Connecting for Life During a Time When Connection Seems Impossible

February 2021

By Lilly Thygeson, Student Activist


For the Class of 2020, college decision day, final spring sports seasons, the senior prom, in-person graduation, the wild graduation parties to follow, and unforgettable memories, all slipped through our fingers and never came to fruition. Spring semester for high school seniors is supposed to be one of the most memorable periods of life. It is romanticized by coming-of-age movies, reminisced upon by older family members, and supposedly represents a closure of one’s childhood and transition into adulthood. Before we knew it, we were thrown into college, the working world, or whatever path we chose for after graduation, and expected to navigate our newfound independence and adulthood, virtually. Despite the challenges that lockdowns, quarantines, and a new reality pose, I do believe that there are still ways that we can connect and take care of our social health!

For two years of high school, I was president of WEforum’s Connect for Life Campaign, the WiseUp Teen Advocacy Group. Our mission is to empower the younger generation to connect with people in the community and beyond face-to-face, rather than through social media, or other technology platforms.We also candidly present the negative side effects that social media can have on physical and mental health, particularly for today’s youth. I feel lucky to have grown up without the influence of social media or advanced cell phones! The days of calling your best friend on the landline, of course having her home phone number memorized, and planning to meet up are over. Without access to smartphones, we were able to enjoy the company of our friends, face-to-face, much more often. But today, phones are often the first thing we wake up to, and the last thing we look at before going to bed. We carry them with us EVERYwhere. Most of my friends check their phones and social media before interacting with their family, eating breakfast, brushing their teeth, or even getting out of bed in the morning. We have all felt that sense of panic when we can’t find our phone because it has essentially become an extension of our being.

The expression, “you don’t realize what you have until it’s gone,” is so pertinent to our human interactions before and during the pandemic. We lost a sense of normalcy and those glorified last few months of senior year. I lost the lacrosse season that I had been looking forward to for ages. Perhaps most importantly, we lost the ability to connect with each other. Within a matter of weeks, the WiseUp TAG went from engaging with huge crowds at school-wide assemblies, preaching the benefits of connecting face-to-face, to not even being able to leave the house.Once I could barely see my friends and family in person, technology and social media became the only way to connect, but scrolling through Instagram didn’t feel as exciting, and I longed to be physically around others again. I learned that I had even taken face-to-face learning for granted.
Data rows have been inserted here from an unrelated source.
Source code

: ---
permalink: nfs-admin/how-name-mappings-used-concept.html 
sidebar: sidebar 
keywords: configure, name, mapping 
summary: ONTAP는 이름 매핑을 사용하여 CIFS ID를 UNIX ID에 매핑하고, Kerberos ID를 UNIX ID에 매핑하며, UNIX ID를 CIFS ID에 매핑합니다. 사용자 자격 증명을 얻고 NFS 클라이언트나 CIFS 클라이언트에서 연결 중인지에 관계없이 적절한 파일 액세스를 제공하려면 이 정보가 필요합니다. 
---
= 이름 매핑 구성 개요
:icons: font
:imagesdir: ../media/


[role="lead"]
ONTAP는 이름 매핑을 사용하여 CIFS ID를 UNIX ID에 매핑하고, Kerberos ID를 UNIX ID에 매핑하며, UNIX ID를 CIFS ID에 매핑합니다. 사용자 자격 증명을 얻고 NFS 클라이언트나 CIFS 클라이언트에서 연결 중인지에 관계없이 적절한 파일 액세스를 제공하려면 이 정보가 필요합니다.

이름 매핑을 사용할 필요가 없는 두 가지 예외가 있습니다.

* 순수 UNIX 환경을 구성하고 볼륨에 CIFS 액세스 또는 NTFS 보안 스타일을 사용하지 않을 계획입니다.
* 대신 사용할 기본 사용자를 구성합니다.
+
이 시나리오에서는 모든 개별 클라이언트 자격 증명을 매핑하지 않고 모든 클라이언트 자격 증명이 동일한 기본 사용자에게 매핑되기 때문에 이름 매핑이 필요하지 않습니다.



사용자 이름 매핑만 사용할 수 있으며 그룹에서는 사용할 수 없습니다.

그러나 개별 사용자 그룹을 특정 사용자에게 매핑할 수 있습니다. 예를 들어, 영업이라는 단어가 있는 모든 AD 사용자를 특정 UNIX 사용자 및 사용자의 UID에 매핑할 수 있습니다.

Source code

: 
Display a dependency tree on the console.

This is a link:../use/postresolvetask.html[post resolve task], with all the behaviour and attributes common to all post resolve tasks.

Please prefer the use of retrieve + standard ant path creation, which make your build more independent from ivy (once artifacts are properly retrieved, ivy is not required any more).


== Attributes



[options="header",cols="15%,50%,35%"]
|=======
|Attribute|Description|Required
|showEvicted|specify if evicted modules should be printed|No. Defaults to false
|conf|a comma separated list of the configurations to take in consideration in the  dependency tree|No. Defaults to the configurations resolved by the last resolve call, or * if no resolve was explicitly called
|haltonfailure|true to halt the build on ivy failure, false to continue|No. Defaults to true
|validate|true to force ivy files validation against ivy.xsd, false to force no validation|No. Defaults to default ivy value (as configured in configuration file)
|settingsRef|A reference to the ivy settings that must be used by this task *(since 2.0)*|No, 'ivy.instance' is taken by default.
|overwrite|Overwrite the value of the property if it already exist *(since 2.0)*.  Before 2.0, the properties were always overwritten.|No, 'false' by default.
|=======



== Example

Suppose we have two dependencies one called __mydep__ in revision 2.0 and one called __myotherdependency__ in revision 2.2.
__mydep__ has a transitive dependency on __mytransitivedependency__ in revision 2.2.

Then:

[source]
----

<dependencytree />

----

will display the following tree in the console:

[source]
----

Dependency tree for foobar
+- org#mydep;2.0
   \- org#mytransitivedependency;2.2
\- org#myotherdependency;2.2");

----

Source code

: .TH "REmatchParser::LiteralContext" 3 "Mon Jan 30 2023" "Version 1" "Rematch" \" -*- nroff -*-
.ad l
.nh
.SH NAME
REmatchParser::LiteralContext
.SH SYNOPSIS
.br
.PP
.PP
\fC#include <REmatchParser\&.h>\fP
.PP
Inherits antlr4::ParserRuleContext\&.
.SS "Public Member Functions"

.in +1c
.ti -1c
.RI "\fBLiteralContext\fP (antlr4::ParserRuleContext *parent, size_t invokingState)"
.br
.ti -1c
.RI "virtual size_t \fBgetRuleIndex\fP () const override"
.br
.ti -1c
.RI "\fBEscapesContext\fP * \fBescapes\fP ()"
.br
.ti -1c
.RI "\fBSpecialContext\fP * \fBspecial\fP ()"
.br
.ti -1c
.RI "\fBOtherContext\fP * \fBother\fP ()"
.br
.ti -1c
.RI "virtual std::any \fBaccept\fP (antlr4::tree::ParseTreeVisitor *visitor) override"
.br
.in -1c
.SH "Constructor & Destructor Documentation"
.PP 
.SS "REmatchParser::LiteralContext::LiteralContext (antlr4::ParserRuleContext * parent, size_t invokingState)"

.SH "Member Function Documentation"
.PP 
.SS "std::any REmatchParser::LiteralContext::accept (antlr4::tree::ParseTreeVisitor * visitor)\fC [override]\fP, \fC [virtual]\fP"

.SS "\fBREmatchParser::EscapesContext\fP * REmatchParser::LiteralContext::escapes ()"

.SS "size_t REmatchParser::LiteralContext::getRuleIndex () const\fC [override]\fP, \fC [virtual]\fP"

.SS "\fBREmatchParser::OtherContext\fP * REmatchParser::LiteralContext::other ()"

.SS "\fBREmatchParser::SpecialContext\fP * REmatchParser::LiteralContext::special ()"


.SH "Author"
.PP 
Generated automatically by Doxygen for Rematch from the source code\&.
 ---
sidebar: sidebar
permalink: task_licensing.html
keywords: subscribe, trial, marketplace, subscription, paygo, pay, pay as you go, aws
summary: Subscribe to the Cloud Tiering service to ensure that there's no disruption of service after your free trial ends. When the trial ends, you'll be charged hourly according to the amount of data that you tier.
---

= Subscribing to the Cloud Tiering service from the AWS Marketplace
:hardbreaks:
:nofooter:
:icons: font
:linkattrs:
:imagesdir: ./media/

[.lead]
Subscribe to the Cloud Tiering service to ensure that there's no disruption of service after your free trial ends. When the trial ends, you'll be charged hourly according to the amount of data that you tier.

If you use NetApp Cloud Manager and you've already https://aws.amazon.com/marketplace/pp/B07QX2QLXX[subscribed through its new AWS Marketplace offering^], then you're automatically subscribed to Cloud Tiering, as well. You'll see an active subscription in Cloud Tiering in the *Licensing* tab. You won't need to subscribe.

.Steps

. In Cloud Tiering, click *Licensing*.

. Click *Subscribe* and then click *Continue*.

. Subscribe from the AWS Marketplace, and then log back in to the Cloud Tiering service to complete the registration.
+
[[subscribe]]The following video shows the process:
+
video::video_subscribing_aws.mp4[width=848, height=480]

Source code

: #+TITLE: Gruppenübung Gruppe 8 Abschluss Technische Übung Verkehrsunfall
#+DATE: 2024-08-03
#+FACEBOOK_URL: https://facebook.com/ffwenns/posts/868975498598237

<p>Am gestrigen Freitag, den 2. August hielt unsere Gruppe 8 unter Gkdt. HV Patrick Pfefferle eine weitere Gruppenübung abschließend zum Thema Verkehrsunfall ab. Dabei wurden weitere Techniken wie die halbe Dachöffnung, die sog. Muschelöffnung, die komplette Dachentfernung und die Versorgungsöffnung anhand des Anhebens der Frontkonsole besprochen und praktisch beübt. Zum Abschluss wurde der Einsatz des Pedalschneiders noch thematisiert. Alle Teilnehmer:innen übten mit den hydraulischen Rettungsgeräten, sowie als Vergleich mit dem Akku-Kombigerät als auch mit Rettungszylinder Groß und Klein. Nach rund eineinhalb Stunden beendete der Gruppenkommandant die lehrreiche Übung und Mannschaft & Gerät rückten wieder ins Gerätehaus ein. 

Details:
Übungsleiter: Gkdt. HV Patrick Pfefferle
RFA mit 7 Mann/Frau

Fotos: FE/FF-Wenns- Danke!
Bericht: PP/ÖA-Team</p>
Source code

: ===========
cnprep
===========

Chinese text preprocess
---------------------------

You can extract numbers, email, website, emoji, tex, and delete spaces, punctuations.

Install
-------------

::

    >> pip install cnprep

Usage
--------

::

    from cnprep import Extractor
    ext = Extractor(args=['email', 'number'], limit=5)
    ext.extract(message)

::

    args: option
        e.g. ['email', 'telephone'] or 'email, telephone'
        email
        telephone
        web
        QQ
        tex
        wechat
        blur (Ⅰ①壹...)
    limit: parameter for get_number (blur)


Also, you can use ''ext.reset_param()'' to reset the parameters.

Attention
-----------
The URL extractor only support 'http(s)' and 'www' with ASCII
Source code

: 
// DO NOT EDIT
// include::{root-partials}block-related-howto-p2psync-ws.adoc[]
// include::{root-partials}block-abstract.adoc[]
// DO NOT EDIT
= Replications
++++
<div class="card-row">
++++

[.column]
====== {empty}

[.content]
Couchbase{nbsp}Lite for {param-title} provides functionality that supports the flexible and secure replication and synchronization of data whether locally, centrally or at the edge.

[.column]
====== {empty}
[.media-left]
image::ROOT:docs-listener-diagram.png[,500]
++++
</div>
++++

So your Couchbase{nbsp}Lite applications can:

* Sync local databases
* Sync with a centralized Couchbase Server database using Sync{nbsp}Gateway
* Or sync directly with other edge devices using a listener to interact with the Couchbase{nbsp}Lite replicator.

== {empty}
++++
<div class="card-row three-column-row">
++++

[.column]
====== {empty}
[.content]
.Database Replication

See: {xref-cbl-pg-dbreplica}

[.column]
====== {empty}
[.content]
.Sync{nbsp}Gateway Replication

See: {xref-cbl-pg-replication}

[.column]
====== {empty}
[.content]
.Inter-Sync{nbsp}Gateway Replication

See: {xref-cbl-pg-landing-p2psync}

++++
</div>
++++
This pandemic has challenged me in more ways than one, and I have felt an incredible amount of loss in the past year, but even at my lowest, I realized that I had to dig deep and practice what I preached to thousands of middle schoolers over the past few years. I had to advocate for my own health and take care of myself. This is what this entire experience has taught me so far:

  • Do not feel guilty for feeling down or anxious! You are entitled to your feelings, without guilt. I didn’t think that I deserved to feel this broken, especially when my family, my friends and I were all physically healthy and safe and had not contracted the virus. I felt lucky in comparison to all the other families that were physically devastated by the effects of the virus. Just because others are suffering in different ways, it does not mean your sadness is not valid.
  • Be an advocate for your own health. Even at my lowest, I realized that I had to dig deep and practice what I had preached to thousands of middle schoolers over the past few years, during the Connect for Life campaign. I needed to be an advocate for my own health and take care of myself. That means making your wellbeing your top priority.
  • Take a break from social media and fill your freed-up time with new stress-relieving hobbies. Social media certainly was not helping my mindset and wellbeing in any way, shape, or form, so I decided to take a break from it. I will not lie, it was hard to step away from something that I spent so much time on every day, but I filled the freed-up time in my day with new hobbies. I tried paint by numbers, healthy cooking, and other “quarantine trends”, but ultimately felt best when I was doing yoga. Yoga has been an amazing outlet for me and has great benefits for both my physical and mental health.
  • REACH OUT! There are people that want to be there for you.I gained so much awareness about mental health in high school, partially because of the amazing health curriculum at Red Bank Regional. Because of this, I never hesitated to tell my parents, friends, and family how I was feeling. They were 100% supportive and really helped me through a dark time. Most four-year colleges and high schools have free, confidential (and sometimes underutilized) counselling services.
  • It is okay to deviate from the “normal” path. This one was so tough for me. I have always followed the “normal” path, and four-year college was on that path. Mental health struggles were the first thing that really knocked me off this path. I ended up coming home from college to be around my established support system, and I did the rest of the fall semester from home. For the spring semester, I decided that it was in the best interest of my health and wellbeing to take time off from my four-year college and enroll in a few courses at the local community college. I am on the “long route” right now, and it might take me a little longer to find my way back to the “normal track.” While I am home, I decided to do a 200-hour yoga teacher training. I am finding happiness and connection in ways I never thought possible, all because I chose an alternate path in order to remain an advocate for my own health.